═════ Dataset extract ═════
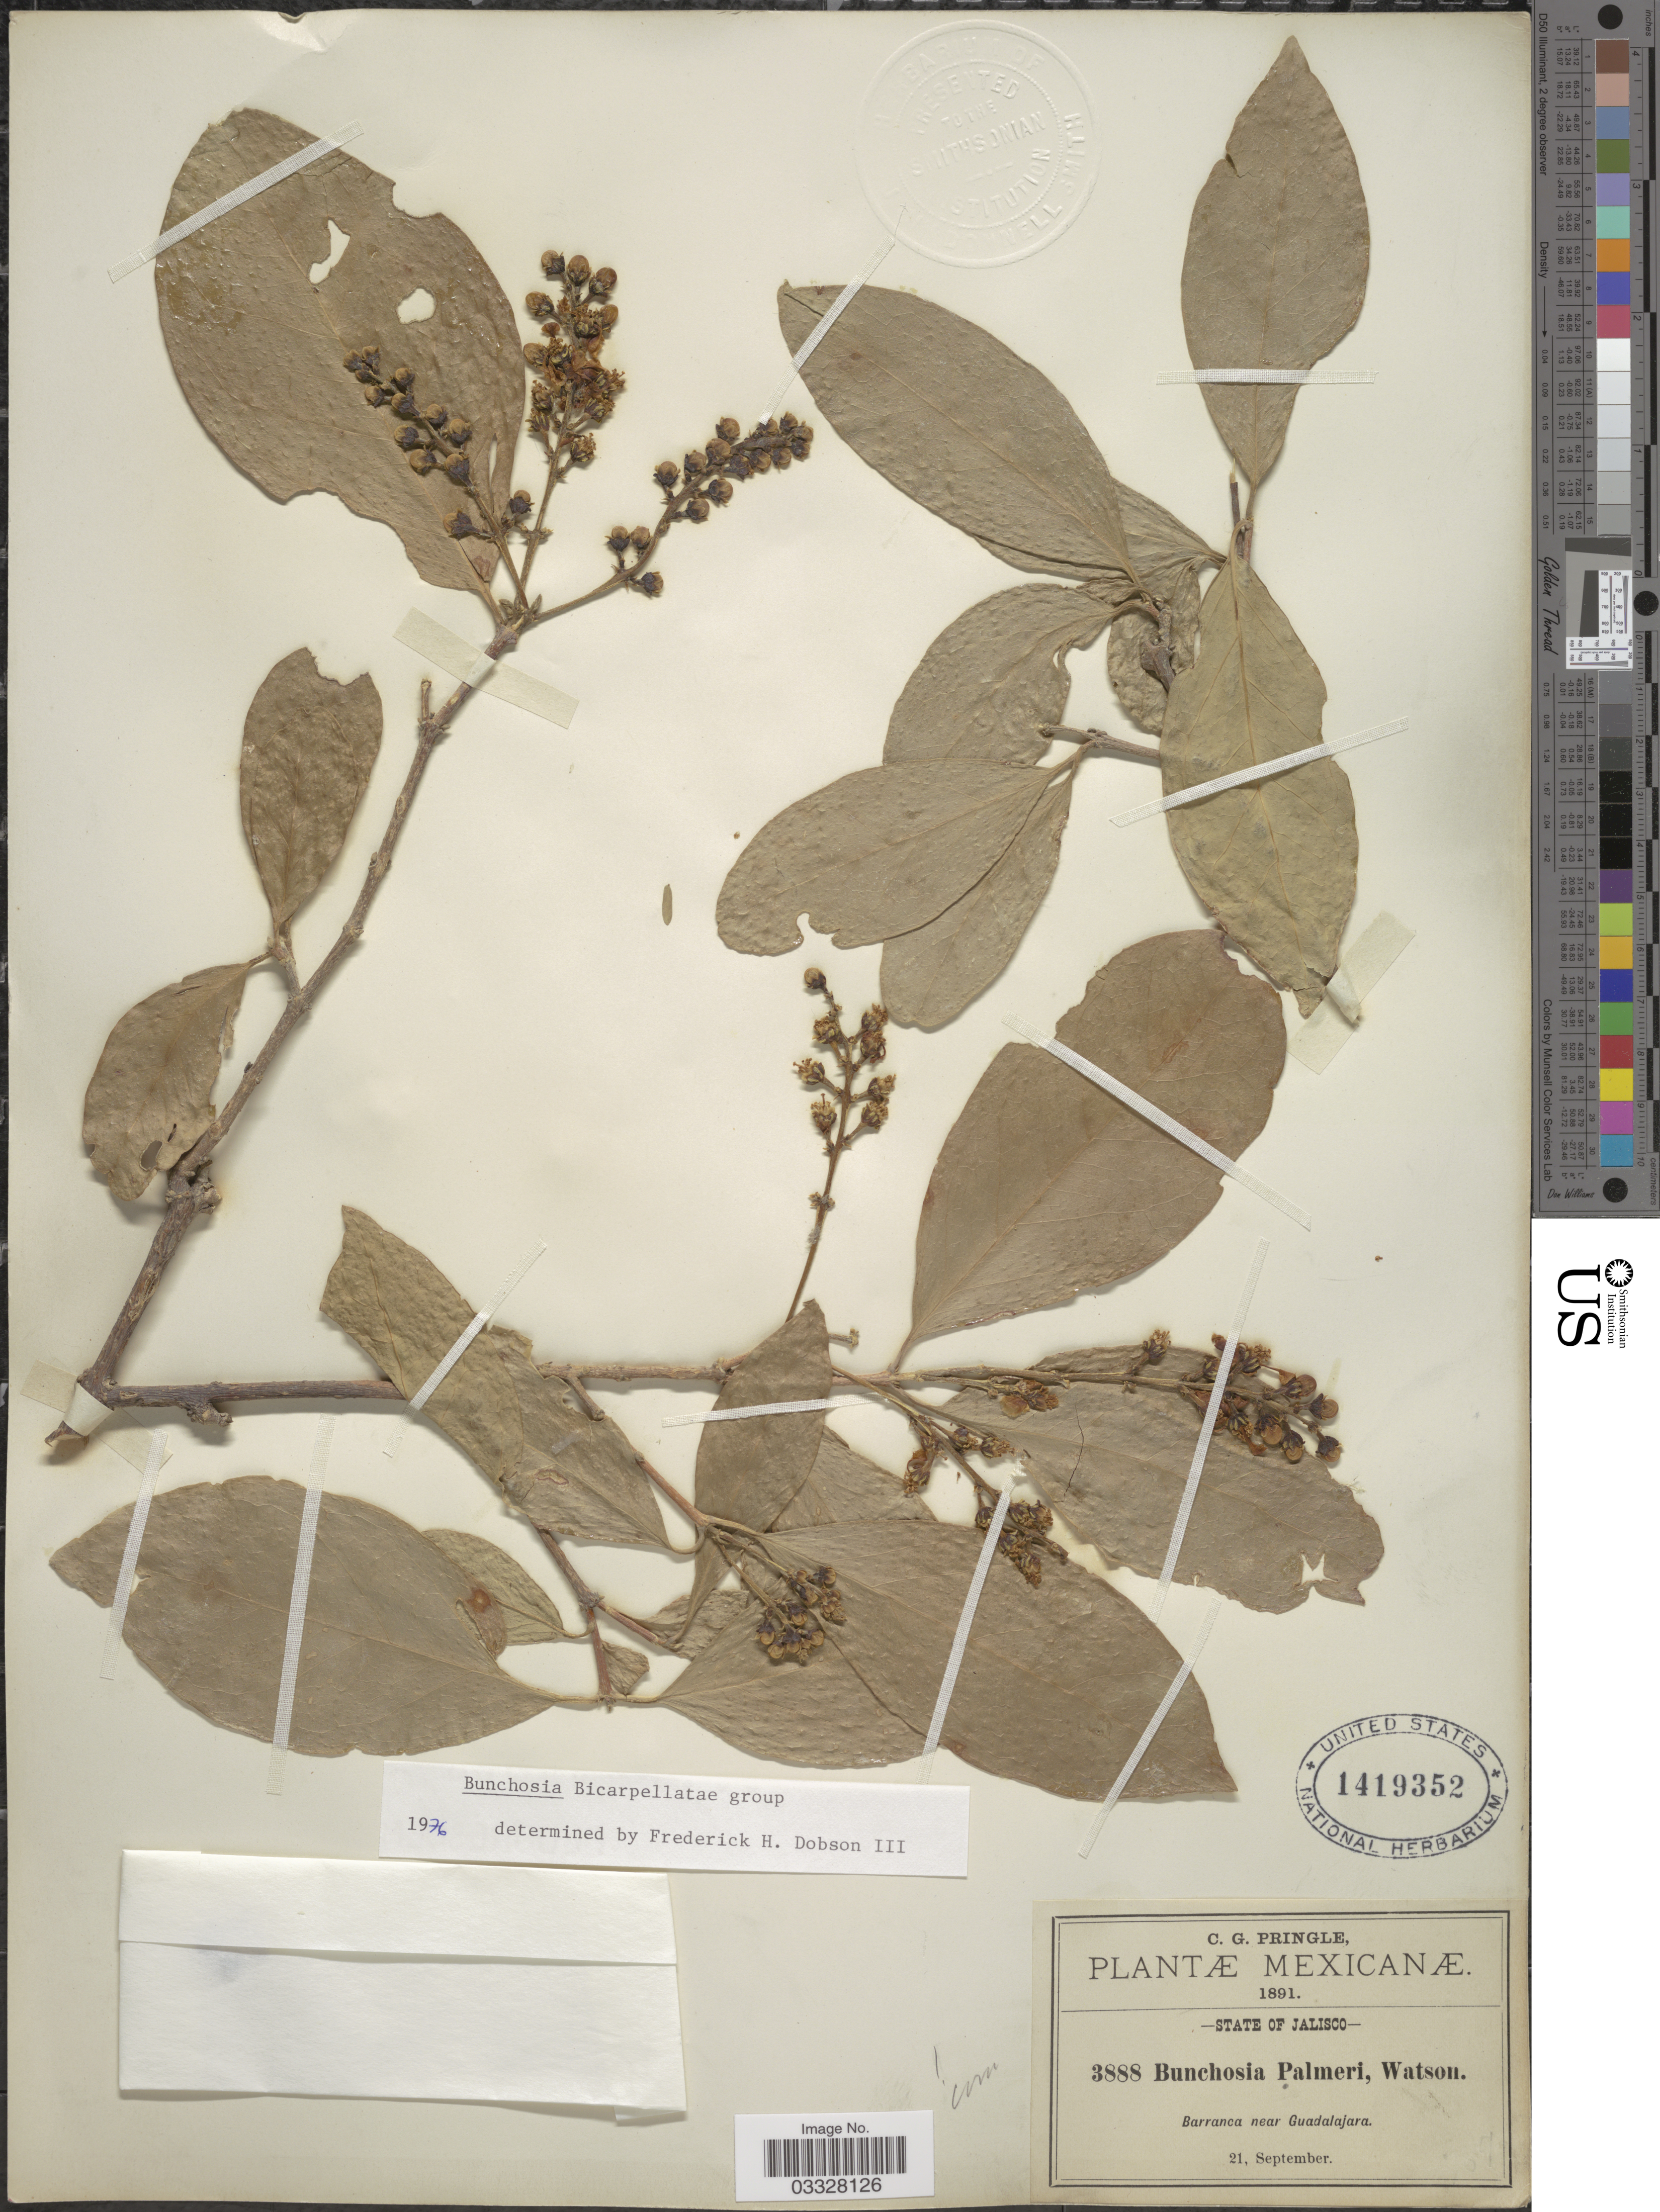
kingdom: Plantae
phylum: Tracheophyta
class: Magnoliopsida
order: Malpighiales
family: Malpighiaceae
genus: Bunchosia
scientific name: Bunchosia palmeri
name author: S. Watson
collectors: C. G. Pringle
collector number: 3888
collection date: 1891-09-21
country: Mexico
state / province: Jalisco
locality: Barranca near Guadalajara.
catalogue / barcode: US 1419352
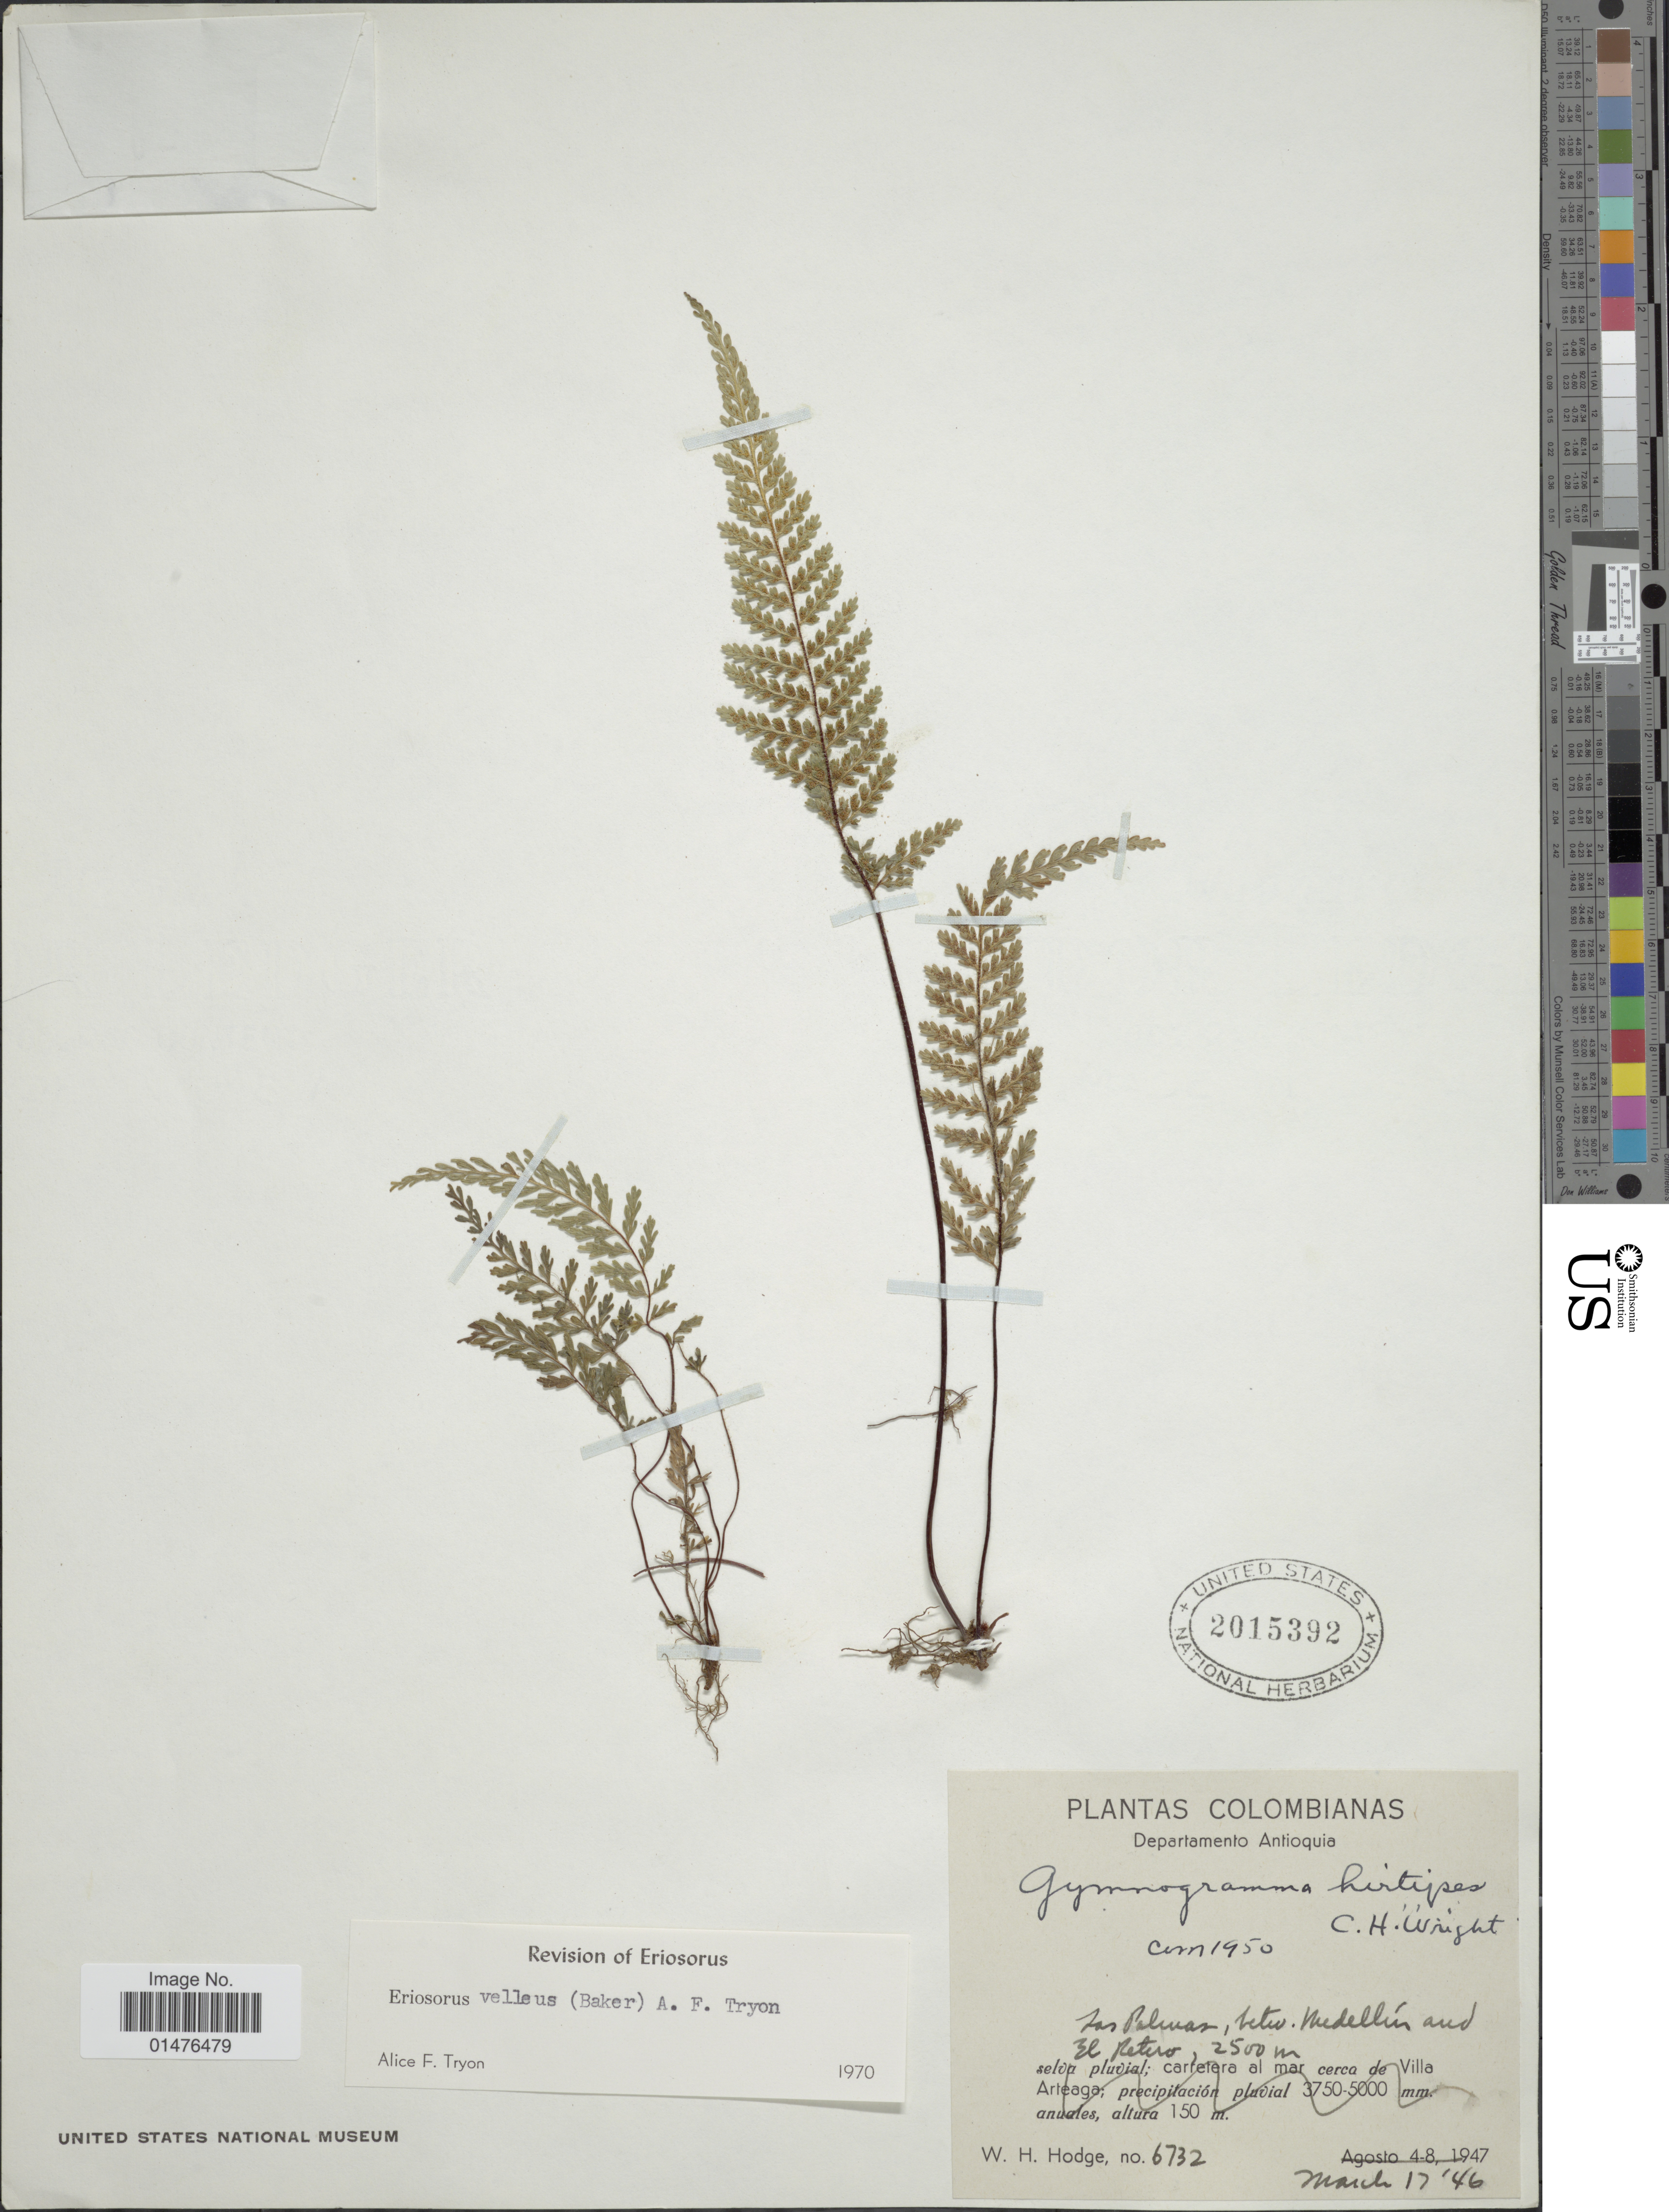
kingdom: Plantae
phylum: Tracheophyta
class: Polypodiopsida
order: Polypodiales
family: Pteridaceae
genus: Jamesonia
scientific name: Jamesonia vellea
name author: (A.F. Tryon) Christenh.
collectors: W. Hodge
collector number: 6732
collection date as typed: Transcribed d/m/y: 17/3/46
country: Colombia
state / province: Antioquia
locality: Las Palivar, betw. Medellín and El Retero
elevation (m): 2500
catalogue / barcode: US 2015392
═════
# What to produce:
Reproduce every line of the listing above verbatim, omitting the pictures.

# Reply:
kingdom: Plantae
phylum: Tracheophyta
class: Magnoliopsida
order: Malpighiales
family: Malpighiaceae
genus: Bunchosia
scientific name: Bunchosia palmeri
name author: S. Watson
collectors: C. G. Pringle
collector number: 3888
collection date: 1891-09-21
country: Mexico
state / province: Jalisco
locality: Barranca near Guadalajara.
catalogue / barcode: US 1419352
kingdom: Plantae
phylum: Tracheophyta
class: Polypodiopsida
order: Polypodiales
family: Pteridaceae
genus: Jamesonia
scientific name: Jamesonia vellea
name author: (A.F. Tryon) Christenh.
collectors: W. Hodge
collector number: 6732
collection date as typed: Transcribed d/m/y: 17/3/46
country: Colombia
state / province: Antioquia
locality: Las Palivar, betw. Medellín and El Retero
elevation (m): 2500
catalogue / barcode: US 2015392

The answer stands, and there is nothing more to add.